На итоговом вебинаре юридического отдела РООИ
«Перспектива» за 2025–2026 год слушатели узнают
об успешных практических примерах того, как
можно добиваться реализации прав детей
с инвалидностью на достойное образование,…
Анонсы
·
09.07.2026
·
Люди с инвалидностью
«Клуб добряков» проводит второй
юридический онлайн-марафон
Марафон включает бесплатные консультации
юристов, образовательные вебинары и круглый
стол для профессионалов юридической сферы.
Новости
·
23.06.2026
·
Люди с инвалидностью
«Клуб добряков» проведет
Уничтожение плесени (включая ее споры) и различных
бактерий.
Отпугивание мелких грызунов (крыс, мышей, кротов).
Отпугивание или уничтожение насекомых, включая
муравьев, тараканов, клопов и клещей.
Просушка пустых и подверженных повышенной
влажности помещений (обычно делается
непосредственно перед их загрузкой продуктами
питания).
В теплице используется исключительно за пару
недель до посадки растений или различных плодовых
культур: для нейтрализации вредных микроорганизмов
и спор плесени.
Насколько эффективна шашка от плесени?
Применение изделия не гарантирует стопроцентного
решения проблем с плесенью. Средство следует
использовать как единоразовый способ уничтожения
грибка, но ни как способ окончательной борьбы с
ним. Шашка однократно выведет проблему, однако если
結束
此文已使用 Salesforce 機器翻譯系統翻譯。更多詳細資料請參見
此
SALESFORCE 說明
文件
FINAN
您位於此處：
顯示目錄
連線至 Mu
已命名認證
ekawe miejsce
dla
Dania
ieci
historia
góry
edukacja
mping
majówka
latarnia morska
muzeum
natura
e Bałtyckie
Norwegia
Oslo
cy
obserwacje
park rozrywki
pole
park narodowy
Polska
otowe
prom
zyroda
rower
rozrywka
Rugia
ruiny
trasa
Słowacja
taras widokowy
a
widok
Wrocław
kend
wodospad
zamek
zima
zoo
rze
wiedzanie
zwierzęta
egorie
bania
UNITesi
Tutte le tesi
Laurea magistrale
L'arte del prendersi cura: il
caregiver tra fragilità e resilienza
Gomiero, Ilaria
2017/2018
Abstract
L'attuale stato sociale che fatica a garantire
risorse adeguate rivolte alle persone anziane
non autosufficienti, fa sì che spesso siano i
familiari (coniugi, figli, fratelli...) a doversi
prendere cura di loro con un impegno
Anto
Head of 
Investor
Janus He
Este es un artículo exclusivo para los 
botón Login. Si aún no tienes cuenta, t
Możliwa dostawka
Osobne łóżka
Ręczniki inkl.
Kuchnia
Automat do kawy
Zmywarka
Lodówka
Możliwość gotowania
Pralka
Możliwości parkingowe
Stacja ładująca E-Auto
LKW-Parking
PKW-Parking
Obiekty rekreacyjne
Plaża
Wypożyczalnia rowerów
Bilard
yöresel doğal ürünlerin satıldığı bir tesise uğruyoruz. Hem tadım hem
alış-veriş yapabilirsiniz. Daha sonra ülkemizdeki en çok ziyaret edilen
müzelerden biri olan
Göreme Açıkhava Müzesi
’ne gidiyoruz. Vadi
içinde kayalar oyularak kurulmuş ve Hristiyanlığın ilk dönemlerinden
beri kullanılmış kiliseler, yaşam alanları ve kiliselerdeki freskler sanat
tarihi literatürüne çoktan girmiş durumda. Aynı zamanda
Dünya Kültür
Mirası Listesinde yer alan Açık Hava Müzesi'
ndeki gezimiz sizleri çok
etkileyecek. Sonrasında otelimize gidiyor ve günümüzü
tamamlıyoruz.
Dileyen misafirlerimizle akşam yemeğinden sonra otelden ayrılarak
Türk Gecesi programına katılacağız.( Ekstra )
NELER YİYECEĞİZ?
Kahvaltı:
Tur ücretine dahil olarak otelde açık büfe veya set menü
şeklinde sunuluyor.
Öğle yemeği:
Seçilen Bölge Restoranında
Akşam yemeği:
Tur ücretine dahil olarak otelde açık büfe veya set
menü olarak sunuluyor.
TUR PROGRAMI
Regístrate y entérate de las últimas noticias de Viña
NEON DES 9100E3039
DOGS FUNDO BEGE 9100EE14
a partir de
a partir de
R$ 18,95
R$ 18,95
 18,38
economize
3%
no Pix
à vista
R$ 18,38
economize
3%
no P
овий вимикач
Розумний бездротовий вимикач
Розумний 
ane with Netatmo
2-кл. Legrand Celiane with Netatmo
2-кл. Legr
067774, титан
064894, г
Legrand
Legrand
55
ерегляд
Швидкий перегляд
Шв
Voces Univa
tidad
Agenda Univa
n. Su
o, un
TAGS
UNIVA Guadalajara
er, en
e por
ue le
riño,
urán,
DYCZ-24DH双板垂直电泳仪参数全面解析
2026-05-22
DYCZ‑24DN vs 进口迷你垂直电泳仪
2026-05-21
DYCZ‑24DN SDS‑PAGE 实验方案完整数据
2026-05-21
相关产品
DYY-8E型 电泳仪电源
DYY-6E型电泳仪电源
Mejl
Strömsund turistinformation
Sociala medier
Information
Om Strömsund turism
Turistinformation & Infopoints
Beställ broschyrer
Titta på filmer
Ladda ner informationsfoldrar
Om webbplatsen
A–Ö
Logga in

•••••

#### Directive:
Give back exactly the lines of the listing above that run from the line with "Agenda Univa" to the line with "Titta på filmer", inclusive.

#### The completed task:
Agenda Univa
n. Su
o, un
TAGS
UNIVA Guadalajara
er, en
e por
ue le
riño,
urán,
DYCZ-24DH双板垂直电泳仪参数全面解析
2026-05-22
DYCZ‑24DN vs 进口迷你垂直电泳仪
2026-05-21
DYCZ‑24DN SDS‑PAGE 实验方案完整数据
2026-05-21
相关产品
DYY-8E型 电泳仪电源
DYY-6E型电泳仪电源
Mejl
Strömsund turistinformation
Sociala medier
Information
Om Strömsund turism
Turistinformation & Infopoints
Beställ broschyrer
Titta på filmer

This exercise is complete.